Exercise objective → Each entry is to be repeated word for word, and the images are to be dropped.

Recorded information →
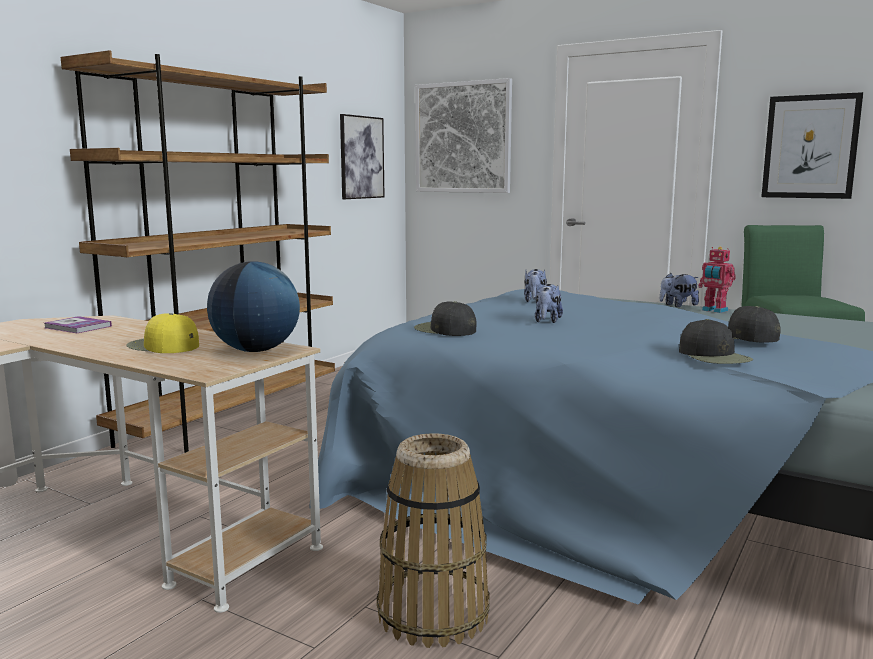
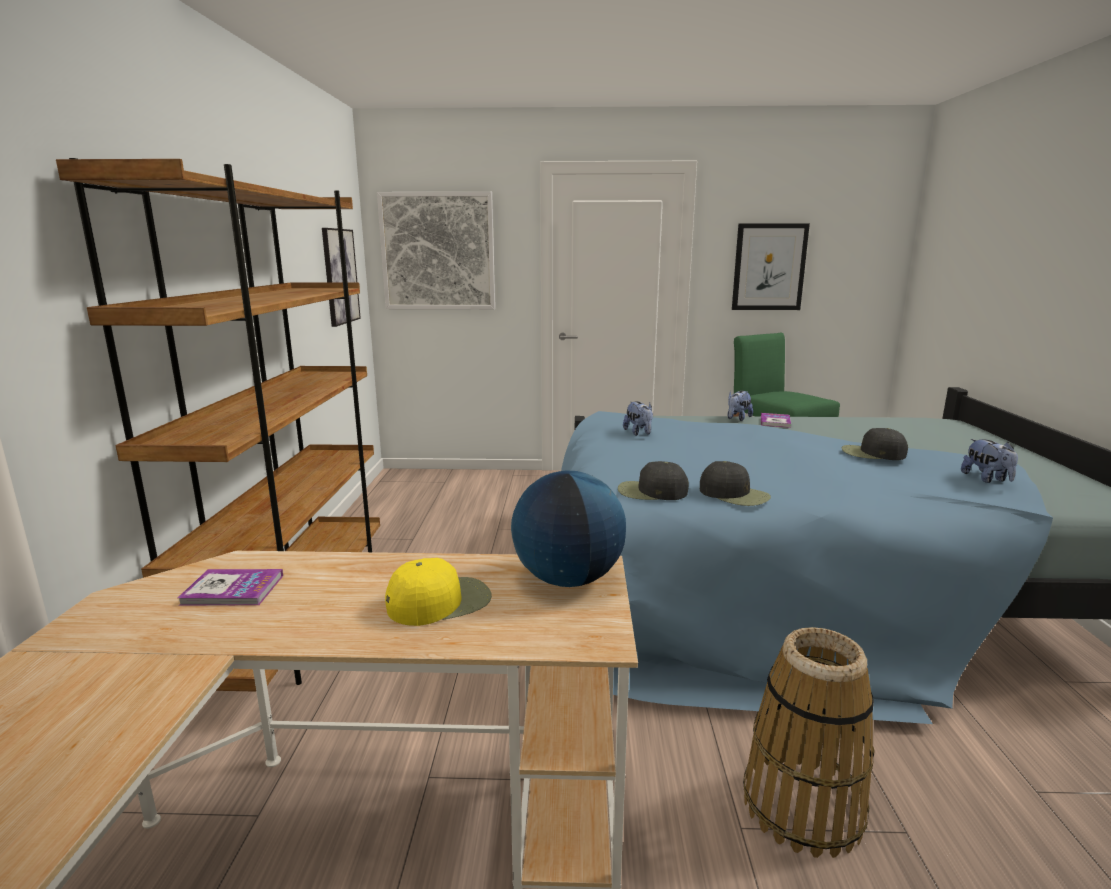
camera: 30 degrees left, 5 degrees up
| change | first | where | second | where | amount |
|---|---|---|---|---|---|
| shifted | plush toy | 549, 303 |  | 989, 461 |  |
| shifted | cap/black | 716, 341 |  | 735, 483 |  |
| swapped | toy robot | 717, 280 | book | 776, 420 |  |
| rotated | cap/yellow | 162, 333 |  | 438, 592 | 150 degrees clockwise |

Result of this exercise →
camera: 30 degrees left, 5 degrees up
| change | first | where | second | where | amount |
|---|---|---|---|---|---|
| shifted | plush toy | 549, 303 |  | 989, 461 |  |
| shifted | cap/black | 716, 341 |  | 735, 483 |  |
| swapped | toy robot | 717, 280 | book | 776, 420 |  |
| rotated | cap/yellow | 162, 333 |  | 438, 592 | 150 degrees clockwise |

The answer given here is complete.